I made a voilà gesture. "That's my point."

"What's your point?"

I put hands on hips because either he was being deliberately obtuse, or he really wasn't getting it. "You're big enough that you always bump someone's cervix if you're in a position that allows all of your... penis to go inside her. I can't be any plainer, Richard, so please make the connection here."

"You mean it hurts them," he said.

"Yes."

"It hurt you," he said.

"No. I like having my cervix bumped. I have a whole different kind of orgasm from it, so I don't mind."

He was frowning again, but more like he was thinking. "You're saying that if you didn't like it, that it would hurt."

"It would just hurt," I said, "because in some positions, with someone as well-endowed as you are, it is a sort of pain.
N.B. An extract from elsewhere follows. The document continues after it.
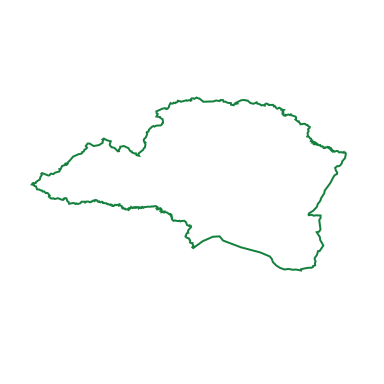 the district of Bolgatanga Municipal, Upper East, Ghana, rotated 82°
{"feature_id": "2480657B19364380807593", "entity_name": "Bolgatanga Municipal", "entity_type": "district", "adm_level": 2, "iso_a3": "GHA", "parent_name": "Ghana", "parent_adm1": "Upper East", "projection": "equal_earth", "projection_center": [-0.942, 10.748], "detail": "fine", "context": "isolated", "style": "outline", "palette": "green", "viewbox_px": 384, "rotation_deg": 82, "n_neighbors": 0, "source": "geoboundaries", "source_scale": "gbopen_adm2", "svg_char_len": 5980}
<svg xmlns="http://www.w3.org/2000/svg" viewBox="0 0 384 384"><g transform="rotate(82 192 192)"><path d="M284.9,94.9L283.6,94.6L283.2,88.0L283.6,84.2L283.1,82.7L282.3,82.5L281.7,80.2L280.0,80.3L277.9,79.3L275.6,79.9L274.4,79.6L271.8,77.1L268.1,75.4L268.3,73.9L263.3,69.4L257.4,71.7L254.3,71.7L249.2,74.1L248.9,71.6L247.1,70.0L237.4,69.9L235.8,68.4L233.2,67.9L232.3,72.6L232.5,74.6L231.2,76.7L231.2,79.6L230.4,79.7L229.3,79.0L227.5,74.7L224.2,70.5L221.2,69.0L219.7,67.2L217.5,65.5L216.5,65.4L211.8,61.3L209.0,60.3L202.5,53.9L196.1,49.3L194.9,47.7L194.4,45.9L192.8,45.5L190.9,46.5L188.0,46.9L186.6,44.6L186.9,42.8L186.1,41.3L184.4,39.7L182.6,39.0L179.7,35.7L175.8,34.4L174.4,34.6L174.3,36.0L173.5,36.1L173.9,37.5L173.3,38.7L173.3,40.8L171.8,41.9L171.5,42.7L171.9,45.4L171.4,46.3L171.7,47.0L171.0,47.6L171.1,47.0L170.7,46.4L168.7,49.0L168.6,48.0L168.1,48.2L168.2,49.2L167.6,49.2L167.0,50.9L166.5,50.4L166.1,51.6L166.5,52.1L166.4,54.2L166.9,54.3L166.7,55.6L165.0,56.2L164.7,58.0L163.3,58.6L163.5,59.5L162.7,61.3L162.3,60.8L161.5,61.6L161.6,62.4L160.8,62.4L160.6,63.4L161.8,64.1L161.5,64.9L160.7,65.0L160.3,64.1L159.9,65.6L159.4,64.7L159.1,66.0L158.0,65.7L158.0,67.1L156.9,66.5L155.8,66.7L155.5,67.5L153.4,68.7L153.1,70.1L152.2,69.4L149.6,69.3L148.1,68.1L146.1,68.4L144.9,66.7L143.9,66.3L142.9,67.8L141.7,68.3L141.6,69.3L140.5,70.3L140.0,71.5L140.1,75.2L138.6,75.6L137.3,76.9L136.9,76.6L136.5,77.7L134.6,79.5L134.1,78.8L132.5,78.5L131.7,79.2L129.7,83.0L128.9,83.3L129.5,84.3L128.7,85.5L128.9,88.1L128.6,88.7L129.5,88.9L129.0,90.4L127.2,91.5L126.5,90.5L125.3,90.5L125.1,91.1L123.6,89.6L123.0,92.0L122.5,91.7L120.7,93.8L121.4,95.6L121.0,96.6L118.8,97.8L118.7,98.8L118.1,98.6L118.0,99.2L117.0,99.6L116.5,104.0L115.9,104.1L114.7,106.2L115.4,107.6L116.6,107.9L115.7,109.8L115.9,111.2L114.4,112.9L113.4,115.2L112.2,115.5L113.2,118.7L112.1,121.7L109.2,124.2L109.1,125.6L108.5,126.1L108.1,128.3L108.0,130.4L109.3,134.6L109.8,136.0L110.7,135.0L110.9,137.9L111.9,138.6L111.0,141.2L109.4,141.1L108.6,144.4L107.2,146.3L107.0,148.2L105.4,148.4L104.9,150.9L105.8,151.9L104.7,155.5L105.3,158.1L104.2,168.2L100.5,171.6L100.4,172.4L99.1,174.3L100.1,176.8L99.4,177.9L99.3,179.5L100.1,180.3L101.2,180.0L101.4,180.8L100.7,181.2L100.9,184.3L100.4,184.7L101.1,190.4L100.4,191.3L99.7,193.4L100.8,193.8L101.2,194.9L101.1,196.0L101.6,196.3L101.1,197.7L101.7,198.5L101.6,199.9L101.0,200.9L103.3,202.6L104.5,202.9L106.1,204.6L106.3,206.0L105.5,206.2L105.3,206.9L105.3,209.3L107.2,216.1L109.2,216.0L110.1,215.1L112.3,216.7L113.4,213.2L114.0,213.2L116.0,210.9L119.5,211.0L119.7,211.8L121.1,212.6L121.7,213.9L121.3,218.1L122.0,220.1L121.3,220.9L122.0,222.8L124.2,225.8L126.2,226.8L126.3,228.2L127.2,228.7L128.4,228.3L131.5,230.1L133.2,232.3L134.2,232.6L135.1,232.5L136.5,231.3L136.9,232.0L138.1,231.4L141.3,232.4L142.3,233.9L143.4,234.5L146.3,239.4L147.4,239.9L148.7,239.4L147.8,241.8L145.9,242.2L145.9,243.4L144.9,245.3L144.2,246.1L143.5,246.0L143.0,247.4L139.7,248.9L137.0,253.1L137.2,256.8L138.7,257.1L140.0,258.6L141.4,258.6L141.4,259.8L137.5,262.7L136.4,265.5L134.4,266.8L133.3,266.8L130.5,265.4L129.1,268.7L126.8,271.9L127.4,273.1L127.9,272.3L129.5,273.5L130.8,273.6L132.6,277.5L132.8,283.0L129.8,286.6L129.5,288.6L131.7,290.8L133.5,289.8L134.8,291.3L135.1,292.6L136.8,293.6L137.3,295.3L138.2,295.4L138.8,297.3L138.7,298.7L140.4,304.8L144.2,309.0L144.8,310.2L145.9,310.7L146.2,312.6L147.1,311.7L147.7,312.5L147.6,313.4L146.9,313.8L147.9,315.3L148.1,317.0L151.0,318.9L150.9,320.1L152.3,319.9L153.2,320.5L153.8,324.9L155.0,326.8L154.3,328.7L154.4,329.6L155.6,330.7L155.7,331.9L152.4,337.8L152.9,338.7L154.3,338.4L156.1,340.0L158.4,341.0L160.4,345.1L161.2,345.3L161.5,346.2L161.0,347.9L161.4,348.8L162.3,349.6L163.1,347.6L164.1,347.2L164.7,345.7L167.9,345.0L168.2,343.1L169.4,341.5L169.5,340.5L170.8,339.8L170.8,338.4L172.8,336.9L172.7,335.6L173.2,334.9L175.7,333.4L176.3,334.4L176.7,334.4L178.6,332.7L179.1,331.4L178.8,330.4L179.8,329.0L179.5,325.5L181.4,322.3L181.9,320.7L181.6,320.2L181.2,320.5L180.4,319.2L180.7,317.3L183.8,316.7L184.6,315.7L186.6,315.3L186.3,310.9L187.6,309.1L187.1,308.4L188.0,306.9L187.6,304.1L186.3,302.7L186.8,299.1L187.5,299.1L186.8,297.5L187.0,296.0L188.0,294.5L187.9,293.4L187.4,293.1L187.4,292.3L186.7,291.0L187.4,289.8L186.6,289.3L186.9,288.4L186.6,288.2L187.2,287.1L188.5,286.5L188.4,285.6L188.8,285.7L189.5,284.3L189.1,282.4L189.9,281.6L190.5,281.7L191.3,278.3L192.3,277.6L192.1,276.9L193.1,275.5L193.0,274.4L193.5,274.4L193.6,273.6L193.9,273.9L194.8,272.7L195.0,271.5L193.9,270.1L194.5,268.7L194.1,265.7L195.3,266.1L195.2,265.0L196.1,263.6L197.1,263.6L197.8,262.5L198.5,263.0L199.1,261.9L199.2,260.5L199.9,260.3L200.3,258.0L201.0,257.3L200.7,256.9L200.7,257.3L199.5,257.3L199.1,256.5L199.7,255.6L199.3,254.7L198.4,254.4L199.6,253.1L199.0,252.3L199.0,251.8L199.6,251.8L199.8,250.4L199.1,250.5L199.1,249.3L199.7,249.1L199.5,247.6L200.6,247.2L200.2,246.8L200.5,246.1L200.0,246.0L200.7,244.5L199.9,244.1L199.8,243.2L200.4,243.2L201.4,241.9L200.9,242.2L200.4,241.4L200.4,237.6L200.9,234.7L200.6,233.6L201.0,232.8L200.8,230.3L201.2,229.4L202.0,228.5L203.2,229.5L204.4,229.0L204.4,227.8L203.5,227.1L204.0,226.1L203.7,225.5L204.1,225.2L204.4,226.1L205.3,224.8L206.3,225.8L206.6,224.8L207.2,225.0L207.4,222.9L207.8,223.5L207.8,222.9L208.4,222.6L208.3,221.2L208.9,219.5L211.0,217.4L210.6,216.7L211.4,215.8L211.9,216.3L212.5,215.6L213.5,216.1L214.3,215.1L215.8,215.8L217.3,215.0L218.1,214.0L217.7,213.0L218.9,210.0L218.7,208.6L219.5,207.6L219.2,207.2L219.4,203.7L221.0,202.2L224.0,201.5L224.8,200.2L224.7,199.3L225.3,199.3L225.3,198.0L226.6,197.8L229.2,200.9L231.2,201.7L231.8,201.4L232.3,203.0L235.2,204.7L236.5,203.6L237.7,201.3L238.8,201.3L239.6,200.5L241.7,201.0L242.2,200.5L242.7,198.5L244.0,198.7L245.5,198.1L246.8,199.4L247.7,198.6L242.2,188.2L239.2,177.5L239.8,170.8L244.4,168.0L253.6,151.2L261.4,132.7L266.6,124.0L269.1,122.4L272.7,121.6L276.5,118.8L279.4,115.4L281.6,111.2L281.6,107.3L283.1,102.7L283.2,100.0L284.9,94.9Z" fill="none" stroke="#15803d" stroke-width="2"/></g></svg>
But for me, and I'm betting for Raina, it was more pleasure than pain." I hated putting myself in any category that contained Raina, but I would have bet good money that I was right.

"I hurt you, but I didn't?"

I sighed. "Look, this is an area that I've only recently embraced myself. Sometimes my pain and pleasure centers get confused. What would hurt most people feels good to me, at least during sex." It was my confession, so I didn't have to meet his eyes, since it was my pain and not his.

"Me, too," he said.

I looked at him. "Well, that would explain a lot."

"What do you mean by that?"

"The sex was always great, Richard. Even when everything else was going to hell, the sex never stopped being great."

"You mean that?"

I nodded. "Yes."

He smiled, and it was almost a real smile, except for that flinching in his eyes. "So you think I was too rough for Clair, because of my size?"

"And your technique is vigorous."

He gave that frown again.

"Richard, haven't you ever been with anyone where you weren't as... vigorous?"

He gave me a look that said more clearly than any words that the answer was no.

"Okay, a friend of mine told me that men are ducklings, they tend to imprint on their first lovers. Which means they tend to make love the way they are first trained to make love. You were trained by a woman who was a sexual sadist and made porn movies, violent porn movies."

He looked shocked, then horrified. "You're saying Clair is right. I was too rough. I did hurt her."

I shook my head. "Did she ask you not to be so vigorous during the lovemaking?"

"She never asked about my... technique at all. She just blew up and said I was too rough. That I enjoyed making her beast come. That I enjoyed her clawing me up. That I enjoyed making her a monster. That I always made love like an animal no matter what shape I was in."